## PROVIDED RECORDS
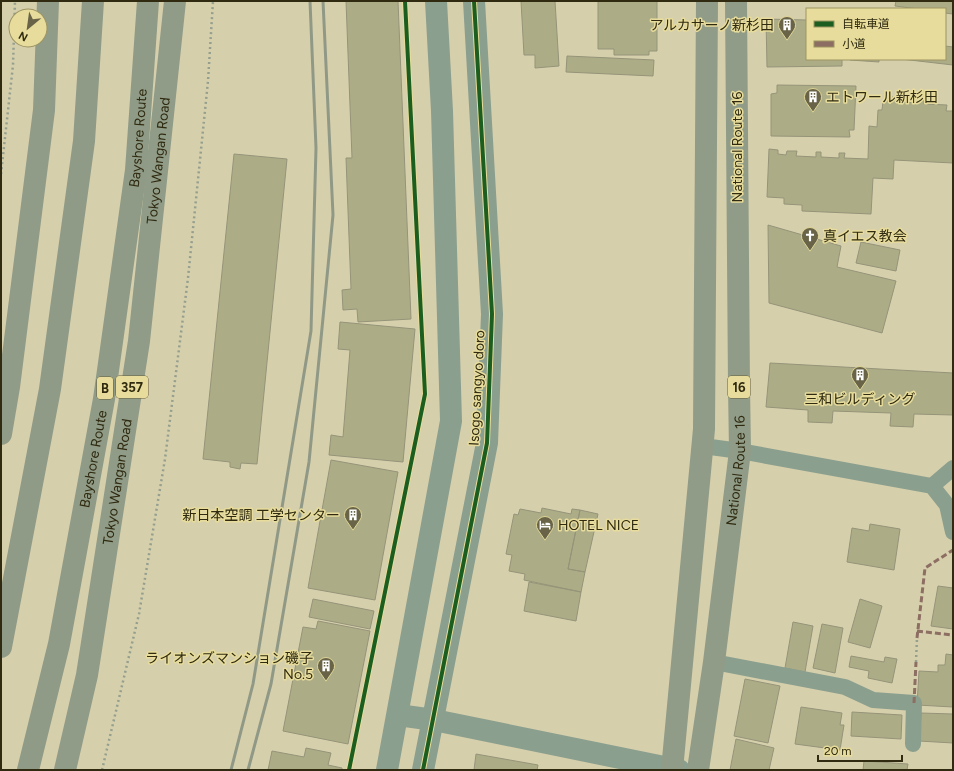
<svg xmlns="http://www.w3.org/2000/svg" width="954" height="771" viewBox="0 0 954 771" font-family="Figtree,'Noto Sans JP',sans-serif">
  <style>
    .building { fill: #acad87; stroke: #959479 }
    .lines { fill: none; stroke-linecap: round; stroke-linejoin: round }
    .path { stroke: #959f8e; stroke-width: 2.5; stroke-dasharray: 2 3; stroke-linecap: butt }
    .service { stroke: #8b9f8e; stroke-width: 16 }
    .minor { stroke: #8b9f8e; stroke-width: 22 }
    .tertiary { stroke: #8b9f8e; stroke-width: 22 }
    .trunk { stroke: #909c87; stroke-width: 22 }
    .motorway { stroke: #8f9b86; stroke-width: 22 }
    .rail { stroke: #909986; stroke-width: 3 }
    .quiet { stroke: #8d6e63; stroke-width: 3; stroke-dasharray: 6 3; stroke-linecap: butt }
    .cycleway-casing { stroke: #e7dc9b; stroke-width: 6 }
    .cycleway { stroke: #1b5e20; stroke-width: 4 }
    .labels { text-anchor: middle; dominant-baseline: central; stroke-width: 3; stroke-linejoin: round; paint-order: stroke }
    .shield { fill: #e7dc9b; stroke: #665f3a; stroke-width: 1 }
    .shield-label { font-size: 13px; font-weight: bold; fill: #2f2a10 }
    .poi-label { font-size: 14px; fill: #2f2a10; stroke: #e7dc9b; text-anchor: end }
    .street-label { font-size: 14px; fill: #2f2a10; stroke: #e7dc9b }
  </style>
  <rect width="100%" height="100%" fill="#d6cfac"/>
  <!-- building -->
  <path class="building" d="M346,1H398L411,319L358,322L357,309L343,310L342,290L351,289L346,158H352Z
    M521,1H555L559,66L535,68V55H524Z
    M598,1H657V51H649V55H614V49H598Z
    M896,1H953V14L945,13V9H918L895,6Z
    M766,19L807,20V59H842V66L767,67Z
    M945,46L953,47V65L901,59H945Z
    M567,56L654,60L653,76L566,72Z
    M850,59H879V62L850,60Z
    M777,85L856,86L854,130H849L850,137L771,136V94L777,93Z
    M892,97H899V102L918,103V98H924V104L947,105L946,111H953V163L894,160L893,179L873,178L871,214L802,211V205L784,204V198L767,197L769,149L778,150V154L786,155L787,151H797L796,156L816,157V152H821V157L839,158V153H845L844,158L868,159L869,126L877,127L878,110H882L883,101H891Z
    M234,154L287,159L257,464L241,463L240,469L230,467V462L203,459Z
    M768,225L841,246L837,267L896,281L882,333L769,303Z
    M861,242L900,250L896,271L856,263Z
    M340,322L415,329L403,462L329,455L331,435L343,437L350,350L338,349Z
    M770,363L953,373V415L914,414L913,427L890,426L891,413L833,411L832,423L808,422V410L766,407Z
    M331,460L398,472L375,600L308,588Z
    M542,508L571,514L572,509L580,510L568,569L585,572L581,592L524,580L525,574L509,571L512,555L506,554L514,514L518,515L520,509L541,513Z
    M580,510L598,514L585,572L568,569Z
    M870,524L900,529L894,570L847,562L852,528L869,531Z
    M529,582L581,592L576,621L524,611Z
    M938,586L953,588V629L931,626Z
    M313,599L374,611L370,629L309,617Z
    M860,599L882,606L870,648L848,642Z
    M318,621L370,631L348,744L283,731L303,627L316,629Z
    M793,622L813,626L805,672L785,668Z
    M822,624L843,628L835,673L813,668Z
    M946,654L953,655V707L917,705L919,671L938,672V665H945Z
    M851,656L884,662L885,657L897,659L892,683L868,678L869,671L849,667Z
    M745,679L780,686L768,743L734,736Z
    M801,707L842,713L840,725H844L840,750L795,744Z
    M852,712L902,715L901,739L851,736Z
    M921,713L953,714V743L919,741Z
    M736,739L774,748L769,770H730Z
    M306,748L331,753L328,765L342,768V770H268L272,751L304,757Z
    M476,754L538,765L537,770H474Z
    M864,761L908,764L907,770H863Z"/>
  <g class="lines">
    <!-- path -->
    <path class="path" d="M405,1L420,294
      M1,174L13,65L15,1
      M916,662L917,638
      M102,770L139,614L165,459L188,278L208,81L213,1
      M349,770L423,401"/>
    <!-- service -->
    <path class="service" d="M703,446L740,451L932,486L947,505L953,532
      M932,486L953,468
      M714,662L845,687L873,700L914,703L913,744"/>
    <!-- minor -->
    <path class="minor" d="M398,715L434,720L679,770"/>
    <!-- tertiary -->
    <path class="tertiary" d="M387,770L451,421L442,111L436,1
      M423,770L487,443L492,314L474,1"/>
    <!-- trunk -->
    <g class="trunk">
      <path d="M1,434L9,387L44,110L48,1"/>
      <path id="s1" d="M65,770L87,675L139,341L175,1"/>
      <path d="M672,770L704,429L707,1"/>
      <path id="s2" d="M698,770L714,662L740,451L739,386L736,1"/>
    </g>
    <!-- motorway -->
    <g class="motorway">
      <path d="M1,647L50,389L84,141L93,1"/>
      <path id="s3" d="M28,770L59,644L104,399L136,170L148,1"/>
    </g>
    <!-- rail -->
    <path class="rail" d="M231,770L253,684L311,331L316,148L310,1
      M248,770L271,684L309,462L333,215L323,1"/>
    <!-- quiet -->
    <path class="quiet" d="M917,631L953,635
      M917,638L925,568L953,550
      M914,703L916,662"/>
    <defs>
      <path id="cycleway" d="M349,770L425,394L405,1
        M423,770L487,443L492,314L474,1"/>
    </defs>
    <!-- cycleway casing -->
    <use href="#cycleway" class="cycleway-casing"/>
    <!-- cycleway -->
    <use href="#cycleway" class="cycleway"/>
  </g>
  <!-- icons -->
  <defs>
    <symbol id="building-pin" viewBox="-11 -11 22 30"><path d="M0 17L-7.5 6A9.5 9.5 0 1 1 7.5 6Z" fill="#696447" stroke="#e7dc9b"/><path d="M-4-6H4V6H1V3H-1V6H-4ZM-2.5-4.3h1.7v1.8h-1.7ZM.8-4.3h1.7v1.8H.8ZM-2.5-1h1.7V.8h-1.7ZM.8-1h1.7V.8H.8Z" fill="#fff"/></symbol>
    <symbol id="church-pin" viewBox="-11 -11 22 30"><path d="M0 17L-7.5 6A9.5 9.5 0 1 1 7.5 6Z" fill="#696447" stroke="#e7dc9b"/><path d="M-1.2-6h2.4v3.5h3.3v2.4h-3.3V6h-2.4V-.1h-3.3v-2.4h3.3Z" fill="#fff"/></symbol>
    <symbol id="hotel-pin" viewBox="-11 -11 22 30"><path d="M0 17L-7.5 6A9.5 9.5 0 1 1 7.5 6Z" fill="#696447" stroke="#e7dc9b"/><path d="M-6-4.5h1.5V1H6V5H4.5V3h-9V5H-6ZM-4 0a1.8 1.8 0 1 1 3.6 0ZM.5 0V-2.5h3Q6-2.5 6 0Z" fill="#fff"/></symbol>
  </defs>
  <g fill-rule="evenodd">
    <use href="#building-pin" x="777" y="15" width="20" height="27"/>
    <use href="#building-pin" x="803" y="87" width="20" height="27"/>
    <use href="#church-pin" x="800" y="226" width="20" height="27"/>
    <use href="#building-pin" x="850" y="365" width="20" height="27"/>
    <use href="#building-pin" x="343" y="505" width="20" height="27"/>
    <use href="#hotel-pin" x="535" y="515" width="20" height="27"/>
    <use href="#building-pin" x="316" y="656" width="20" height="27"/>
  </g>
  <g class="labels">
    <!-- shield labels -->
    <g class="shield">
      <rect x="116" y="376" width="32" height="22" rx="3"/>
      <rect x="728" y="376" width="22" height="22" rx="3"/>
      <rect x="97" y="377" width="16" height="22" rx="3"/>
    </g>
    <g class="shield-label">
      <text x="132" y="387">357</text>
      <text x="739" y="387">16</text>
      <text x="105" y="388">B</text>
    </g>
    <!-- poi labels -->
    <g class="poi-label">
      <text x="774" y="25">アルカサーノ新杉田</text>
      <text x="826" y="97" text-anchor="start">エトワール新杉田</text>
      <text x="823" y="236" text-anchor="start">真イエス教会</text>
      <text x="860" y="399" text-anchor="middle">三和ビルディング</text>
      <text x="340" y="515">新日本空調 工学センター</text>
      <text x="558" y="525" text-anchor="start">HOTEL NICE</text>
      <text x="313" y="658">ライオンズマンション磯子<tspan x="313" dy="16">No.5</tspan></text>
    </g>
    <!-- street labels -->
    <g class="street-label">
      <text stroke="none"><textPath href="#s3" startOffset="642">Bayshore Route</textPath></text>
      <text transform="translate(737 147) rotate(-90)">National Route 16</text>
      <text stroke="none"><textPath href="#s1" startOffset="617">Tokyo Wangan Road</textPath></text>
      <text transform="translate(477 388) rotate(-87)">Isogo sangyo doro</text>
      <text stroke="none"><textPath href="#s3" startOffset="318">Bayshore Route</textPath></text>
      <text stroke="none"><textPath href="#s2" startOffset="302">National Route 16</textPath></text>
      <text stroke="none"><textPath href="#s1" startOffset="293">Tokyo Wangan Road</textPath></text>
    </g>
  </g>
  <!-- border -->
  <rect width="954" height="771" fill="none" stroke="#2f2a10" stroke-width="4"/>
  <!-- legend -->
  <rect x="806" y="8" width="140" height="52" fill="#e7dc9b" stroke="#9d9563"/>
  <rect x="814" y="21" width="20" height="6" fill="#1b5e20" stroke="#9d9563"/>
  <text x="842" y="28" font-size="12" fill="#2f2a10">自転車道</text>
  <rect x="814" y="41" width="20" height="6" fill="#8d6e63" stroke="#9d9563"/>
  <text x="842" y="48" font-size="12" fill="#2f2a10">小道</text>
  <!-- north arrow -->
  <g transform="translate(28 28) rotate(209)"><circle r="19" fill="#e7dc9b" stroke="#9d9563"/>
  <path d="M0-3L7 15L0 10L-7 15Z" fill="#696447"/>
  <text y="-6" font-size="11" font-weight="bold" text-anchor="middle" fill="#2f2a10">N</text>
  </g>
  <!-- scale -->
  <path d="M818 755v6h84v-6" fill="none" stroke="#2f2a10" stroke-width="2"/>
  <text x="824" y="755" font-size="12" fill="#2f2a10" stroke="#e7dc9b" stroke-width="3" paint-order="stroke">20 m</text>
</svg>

## TASK STATEMENT
Of all the entries above, retype exactly the lines from the line with "#909986; stroke-width: 3" to the line with "M234,154L287,159L257,464L241,463L240,469L230,467V462L203,459Z", both included, and no others.

## RESULT OF THIS EXERCISE
    .rail { stroke: #909986; stroke-width: 3 }
    .quiet { stroke: #8d6e63; stroke-width: 3; stroke-dasharray: 6 3; stroke-linecap: butt }
    .cycleway-casing { stroke: #e7dc9b; stroke-width: 6 }
    .cycleway { stroke: #1b5e20; stroke-width: 4 }
    .labels { text-anchor: middle; dominant-baseline: central; stroke-width: 3; stroke-linejoin: round; paint-order: stroke }
    .shield { fill: #e7dc9b; stroke: #665f3a; stroke-width: 1 }
    .shield-label { font-size: 13px; font-weight: bold; fill: #2f2a10 }
    .poi-label { font-size: 14px; fill: #2f2a10; stroke: #e7dc9b; text-anchor: end }
    .street-label { font-size: 14px; fill: #2f2a10; stroke: #e7dc9b }
  </style>
  <rect width="100%" height="100%" fill="#d6cfac"/>
  <!-- building -->
  <path class="building" d="M346,1H398L411,319L358,322L357,309L343,310L342,290L351,289L346,158H352Z
    M521,1H555L559,66L535,68V55H524Z
    M598,1H657V51H649V55H614V49H598Z
    M896,1H953V14L945,13V9H918L895,6Z
    M766,19L807,20V59H842V66L767,67Z
    M945,46L953,47V65L901,59H945Z
    M567,56L654,60L653,76L566,72Z
    M850,59H879V62L850,60Z
    M777,85L856,86L854,130H849L850,137L771,136V94L777,93Z
    M892,97H899V102L918,103V98H924V104L947,105L946,111H953V163L894,160L893,179L873,178L871,214L802,211V205L784,204V198L767,197L769,149L778,150V154L786,155L787,151H797L796,156L816,157V152H821V157L839,158V153H845L844,158L868,159L869,126L877,127L878,110H882L883,101H891Z
    M234,154L287,159L257,464L241,463L240,469L230,467V462L203,459Z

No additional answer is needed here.